Menteri Kesehatan RI, Budi Gunadi Sadikin, menyambut positif pergeseran tren ini.
Baginya, jenis olahraganya bukanlah poin utama, melainkan konsistensi dalam bergerak.
“Bagus dong. Yang penting aktif. Mau olahraga apa pun, lari, jalan kaki, padel, yang penting sesuai anjuran WHO, aktivitas fisik minimal 30 menit sehari,” ujar Budi saat ditemui di Jakarta, Senin (19/1/2026).
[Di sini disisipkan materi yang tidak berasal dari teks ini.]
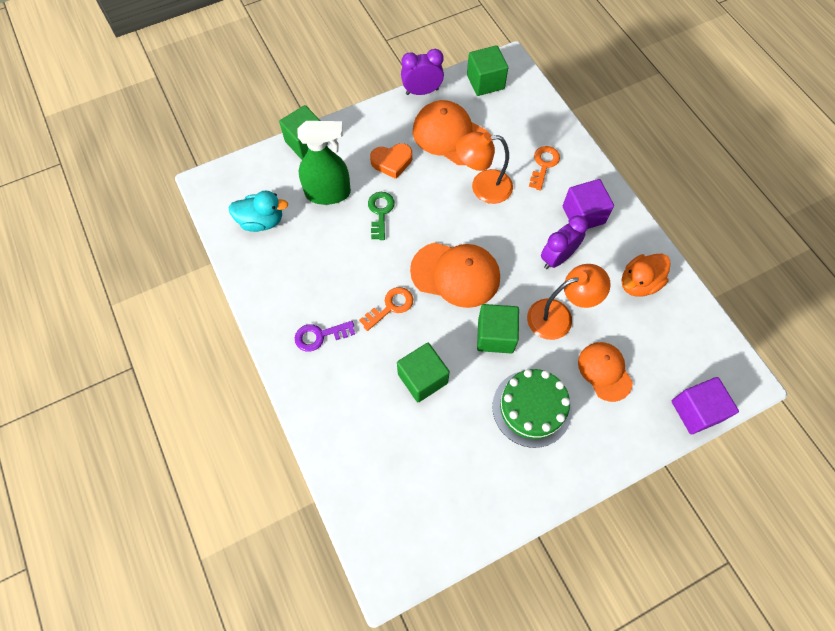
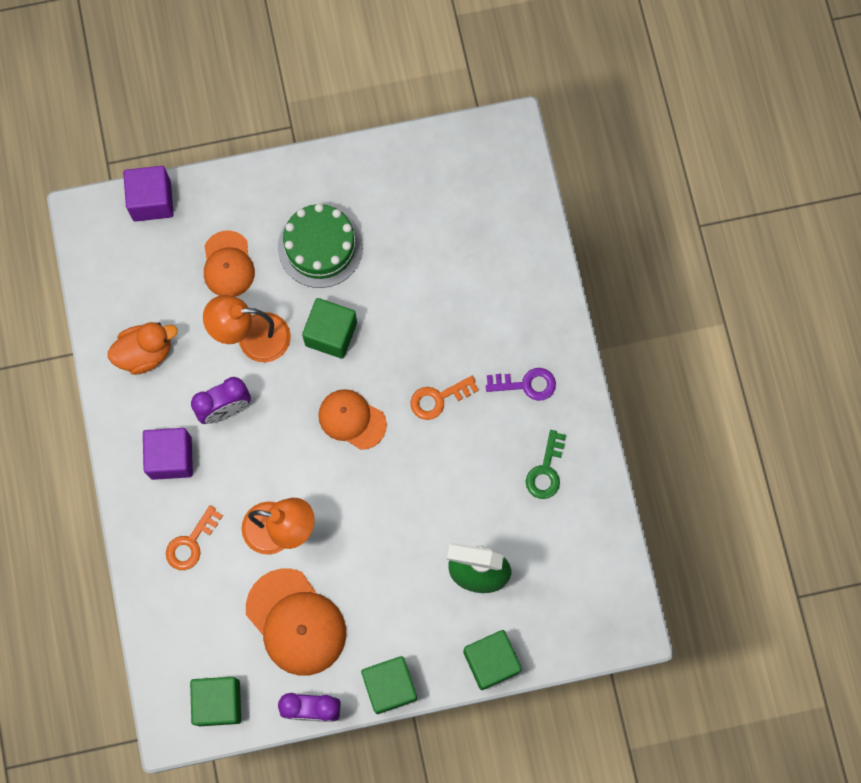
camera: 165 degrees left, 10 degrees up
(261, 221) = (569, 554): turquoise duck -> none
(380, 212) = (419, 528): green key -> green key (546, 471)
(392, 162) = (385, 600): orange heart -> none
(422, 378) = (425, 307): green cube -> green cube (390, 686)
(455, 274) = (352, 419): orange cap -> orange cap, size x0.65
Menkes menegaskan bahwa manfaat kesehatan, baik fisik maupun mental, tetap bisa dirasakan selama tubuh bergerak rutin, meski intensitasnya tidak seberat lari maraton atau olahraga intens lainnya.
Melawan Budaya Pace dan Podium
Mengapa jalan kaki tiba-tiba populer? Jawabannya ada pada kejenuhan.
Saat ini, olahraga lari sering kali dianggap terlalu “serius” karena adanya adu target pace (kecepatan), ambisi meraih podium, hingga pencapaian Personal Best (PB) demi konten media sosial.
Hal inilah yang dirasakan oleh Mahesa (28), seorang pegiat jalan kaki asal Malang. Sejak 2023, ia rutin bergabung dengan komunitas Uklamtahes.
“Sekarang komunitas lari dan sepeda banyak, tapi arahnya cukup kompetitif. Dengan komunitas jalan kaki, kita bisa olahraga dengan lebih santai,” ungkap Mahesa, Sabtu (17/1/2026) yang dikutip dari detik.com.
Bagi Mahesa, jalan kaki menawarkan fleksibilitas yang tidak dimiliki lari.
Karena ritmenya lambat, peserta bisa “blusukan” masuk ke gang-gang kecil tanpa harus merasa kelelahan luar biasa.
“Karena ini jalan, masuk-masuk gang, jadi nggak butuh effort sebesar lari yang menguras tenaga keras,” tambahnya.
Komunitasnya biasa menggelar agenda jalan kaki bersama dua hingga tiga kali sebulan.
Menariknya, kebiasaan ini mulai terbawa ke kehidupan sehari-hari. Mahesa mengaku kini lebih memilih berjalan kaki jika hanya ingin pergi ke kafe yang jaraknya sekitar satu kilometer daripada menyalakan mesin motor.
Selain kebugaran, ada nilai tambah yang dicari para pelaku tren ini, koneksi.
Jalan kaki bersama komunitas menjadi ajang sosialisasi yang efektif sambil menemukan sudut-sudut kota yang sebelumnya tak pernah terpikirkan untuk didatangi.